November 21, 2013

Tapjoy is a mobile advertising and monetization platform that allows end users to select personalized advertisements that they can engage with in exchange for rewards. Tapjoy is available on over one billion devices to users all over the world. Riak has been the cornerstone of their data management strategy for the past year.

Tapjoy’s global growth required the company to consider scalability. Their original infrastructure was built on SimpleDB; however, with billions of requests coming in on an average day, they started to experience performance issues due to latency, as well as limits on the size and location of data being stored. With their growth straining their data store, they wanted to find a new solution that would guarantee performance and uptime, even with peak traffic.
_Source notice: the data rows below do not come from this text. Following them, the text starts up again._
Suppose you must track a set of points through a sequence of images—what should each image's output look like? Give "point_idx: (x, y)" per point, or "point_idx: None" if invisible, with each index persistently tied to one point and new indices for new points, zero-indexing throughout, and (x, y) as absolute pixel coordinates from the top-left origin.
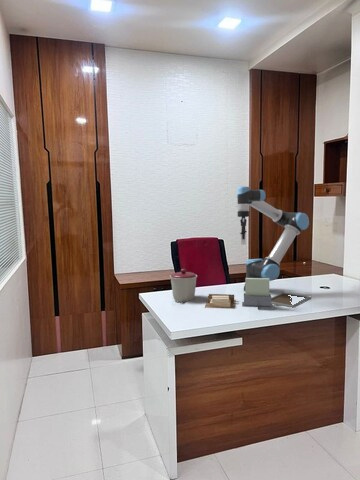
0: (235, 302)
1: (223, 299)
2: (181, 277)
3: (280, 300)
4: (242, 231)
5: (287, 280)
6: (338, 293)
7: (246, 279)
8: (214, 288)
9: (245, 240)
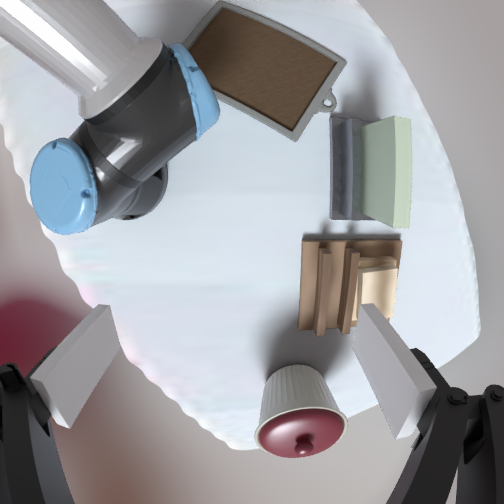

“Tapjoy can’t have downtime ever, planned or unplanned,” stated Wes Jossey, Systems Engineer at Tapjoy. “If Tapjoy goes down, end users can’t interact with our platform and they leave, which is unacceptable to us and to our partners.” Due to Tapjoy’s high requirements for availability, scalability, and data redundancy, there were really only a few players in the space to choose from.

The Tapjoy team found that DynamoDB didn’t have all of the features they needed (especially Secondary Indexes, at that time); HBase wasn’t the right fit for their use case; and Cassandra was deemed too operationally intensive for their small team, based on information provided by third parties who had been using Cassandra in production for years. With Riak, the Tapjoy team estimates that they have been able to keep costs down, decrease engineering complexity, and reduce operational effort due to its ease of use and general stability.

With Riak, Tapjoy is able to meet its high availability mandate, and achieve its stringent low-latency requirements with requests as quick as 750 microseconds (due to the real-time aspects of their platform). Tapjoy stores 48TB of data in Riak and operates hundreds of thousands of reads and writes per second against their clusters.

Their current clusters are replicated between multiple data-centers, to allow for failover in the event of unexpected downtime in one of their main facilities. Tapjoy opted to become Riak Enterprise customers not only to facilitate this replication requirement, but also because of the excellent customer support the Basho team is able to provide. “We rarely have issues with Riak, so I don’t get paged,” said Jossey. “Riak is a critical piece of our business, and it’s a huge relief that it just works.”

Tapjoy leverages many open source tools and cloud-based technologies to achieve the team’s “Get stuff done” philosophy. Their stack includes:

  • Javascript, jQuery, Backbone.js, D3.js
  • Ruby on Rails, Java, Objective-C
  • Amazon Web Services
  • Chef, IronFan, Sensu, RabbitMQ
  • Riak, MySQL, Couchbase, PostgreSQL, Zookeeper
  • Hadoop, HBase, Vertica